#### Problem description:
Down to the final line, print the records again exactly.

Collected data

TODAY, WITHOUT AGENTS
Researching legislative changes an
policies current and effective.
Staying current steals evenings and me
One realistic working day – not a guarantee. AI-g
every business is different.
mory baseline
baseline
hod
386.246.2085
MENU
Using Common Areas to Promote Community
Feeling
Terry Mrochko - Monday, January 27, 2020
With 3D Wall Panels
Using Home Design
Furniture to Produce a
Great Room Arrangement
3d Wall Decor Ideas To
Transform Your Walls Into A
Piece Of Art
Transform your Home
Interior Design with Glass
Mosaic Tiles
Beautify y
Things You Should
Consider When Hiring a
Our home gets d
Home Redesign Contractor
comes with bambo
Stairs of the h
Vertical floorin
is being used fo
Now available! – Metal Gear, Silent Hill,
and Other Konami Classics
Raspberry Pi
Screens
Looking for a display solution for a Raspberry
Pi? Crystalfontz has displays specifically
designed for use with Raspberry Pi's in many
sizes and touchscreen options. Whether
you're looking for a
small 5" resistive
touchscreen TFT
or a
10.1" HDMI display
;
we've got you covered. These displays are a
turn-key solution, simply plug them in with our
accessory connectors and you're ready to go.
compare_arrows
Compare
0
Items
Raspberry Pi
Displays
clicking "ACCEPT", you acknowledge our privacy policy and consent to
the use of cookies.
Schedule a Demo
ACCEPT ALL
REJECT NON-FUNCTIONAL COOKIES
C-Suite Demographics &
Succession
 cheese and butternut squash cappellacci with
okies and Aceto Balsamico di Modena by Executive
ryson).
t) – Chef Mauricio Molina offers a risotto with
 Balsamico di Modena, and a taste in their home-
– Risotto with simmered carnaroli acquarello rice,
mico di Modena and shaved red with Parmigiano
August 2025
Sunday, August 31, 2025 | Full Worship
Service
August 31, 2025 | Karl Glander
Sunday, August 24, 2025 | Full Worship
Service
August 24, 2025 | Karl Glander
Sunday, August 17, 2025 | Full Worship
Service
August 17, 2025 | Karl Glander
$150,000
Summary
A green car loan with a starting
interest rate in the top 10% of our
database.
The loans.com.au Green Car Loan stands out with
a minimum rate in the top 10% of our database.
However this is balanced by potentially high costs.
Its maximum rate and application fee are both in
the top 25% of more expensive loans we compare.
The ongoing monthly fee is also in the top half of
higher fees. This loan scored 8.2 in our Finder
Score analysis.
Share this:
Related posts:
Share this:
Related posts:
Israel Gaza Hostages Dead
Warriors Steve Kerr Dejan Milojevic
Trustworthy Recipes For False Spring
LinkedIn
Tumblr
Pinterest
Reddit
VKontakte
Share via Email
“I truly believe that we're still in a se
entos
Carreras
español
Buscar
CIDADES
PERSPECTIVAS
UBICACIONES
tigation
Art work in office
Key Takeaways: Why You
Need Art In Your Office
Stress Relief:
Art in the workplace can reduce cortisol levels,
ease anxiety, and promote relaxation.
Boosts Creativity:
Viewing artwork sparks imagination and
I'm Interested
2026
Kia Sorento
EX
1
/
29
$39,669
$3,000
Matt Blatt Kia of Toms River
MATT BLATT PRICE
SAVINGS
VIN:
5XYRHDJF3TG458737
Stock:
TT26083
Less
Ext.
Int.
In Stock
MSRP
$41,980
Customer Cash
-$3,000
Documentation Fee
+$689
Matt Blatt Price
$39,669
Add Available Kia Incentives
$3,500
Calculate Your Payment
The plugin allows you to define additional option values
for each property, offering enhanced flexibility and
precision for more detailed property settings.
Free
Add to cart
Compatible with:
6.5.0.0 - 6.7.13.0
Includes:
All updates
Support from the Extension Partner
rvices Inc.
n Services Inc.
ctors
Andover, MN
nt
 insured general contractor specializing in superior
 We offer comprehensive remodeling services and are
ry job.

#### Task solution:
TODAY, WITHOUT AGENTS
Researching legislative changes an
policies current and effective.
Staying current steals evenings and me
One realistic working day – not a guarantee. AI-g
every business is different.
mory baseline
baseline
hod
386.246.2085
MENU
Using Common Areas to Promote Community
Feeling
Terry Mrochko - Monday, January 27, 2020
With 3D Wall Panels
Using Home Design
Furniture to Produce a
Great Room Arrangement
3d Wall Decor Ideas To
Transform Your Walls Into A
Piece Of Art
Transform your Home
Interior Design with Glass
Mosaic Tiles
Beautify y
Things You Should
Consider When Hiring a
Our home gets d
Home Redesign Contractor
comes with bambo
Stairs of the h
Vertical floorin
is being used fo
Now available! – Metal Gear, Silent Hill,
and Other Konami Classics
Raspberry Pi
Screens
Looking for a display solution for a Raspberry
Pi? Crystalfontz has displays specifically
designed for use with Raspberry Pi's in many
sizes and touchscreen options. Whether
you're looking for a
small 5" resistive
touchscreen TFT
or a
10.1" HDMI display
;
we've got you covered. These displays are a
turn-key solution, simply plug them in with our
accessory connectors and you're ready to go.
compare_arrows
Compare
0
Items
Raspberry Pi
Displays
clicking "ACCEPT", you acknowledge our privacy policy and consent to
the use of cookies.
Schedule a Demo
ACCEPT ALL
REJECT NON-FUNCTIONAL COOKIES
C-Suite Demographics &
Succession
 cheese and butternut squash cappellacci with
okies and Aceto Balsamico di Modena by Executive
ryson).
t) – Chef Mauricio Molina offers a risotto with
 Balsamico di Modena, and a taste in their home-
– Risotto with simmered carnaroli acquarello rice,
mico di Modena and shaved red with Parmigiano
August 2025
Sunday, August 31, 2025 | Full Worship
Service
August 31, 2025 | Karl Glander
Sunday, August 24, 2025 | Full Worship
Service
August 24, 2025 | Karl Glander
Sunday, August 17, 2025 | Full Worship
Service
August 17, 2025 | Karl Glander
$150,000
Summary
A green car loan with a starting
interest rate in the top 10% of our
database.
The loans.com.au Green Car Loan stands out with
a minimum rate in the top 10% of our database.
However this is balanced by potentially high costs.
Its maximum rate and application fee are both in
the top 25% of more expensive loans we compare.
The ongoing monthly fee is also in the top half of
higher fees. This loan scored 8.2 in our Finder
Score analysis.
Share this:
Related posts:
Share this:
Related posts:
Israel Gaza Hostages Dead
Warriors Steve Kerr Dejan Milojevic
Trustworthy Recipes For False Spring
LinkedIn
Tumblr
Pinterest
Reddit
VKontakte
Share via Email
“I truly believe that we're still in a se
entos
Carreras
español
Buscar
CIDADES
PERSPECTIVAS
UBICACIONES
tigation
Art work in office
Key Takeaways: Why You
Need Art In Your Office
Stress Relief:
Art in the workplace can reduce cortisol levels,
ease anxiety, and promote relaxation.
Boosts Creativity:
Viewing artwork sparks imagination and
I'm Interested
2026
Kia Sorento
EX
1
/
29
$39,669
$3,000
Matt Blatt Kia of Toms River
MATT BLATT PRICE
SAVINGS
VIN:
5XYRHDJF3TG458737
Stock:
TT26083
Less
Ext.
Int.
In Stock
MSRP
$41,980
Customer Cash
-$3,000
Documentation Fee
+$689
Matt Blatt Price
$39,669
Add Available Kia Incentives
$3,500
Calculate Your Payment
The plugin allows you to define additional option values
for each property, offering enhanced flexibility and
precision for more detailed property settings.
Free
Add to cart
Compatible with:
6.5.0.0 - 6.7.13.0
Includes:
All updates
Support from the Extension Partner
rvices Inc.
n Services Inc.
ctors
Andover, MN
nt
 insured general contractor specializing in superior
 We offer comprehensive remodeling services and are
ry job.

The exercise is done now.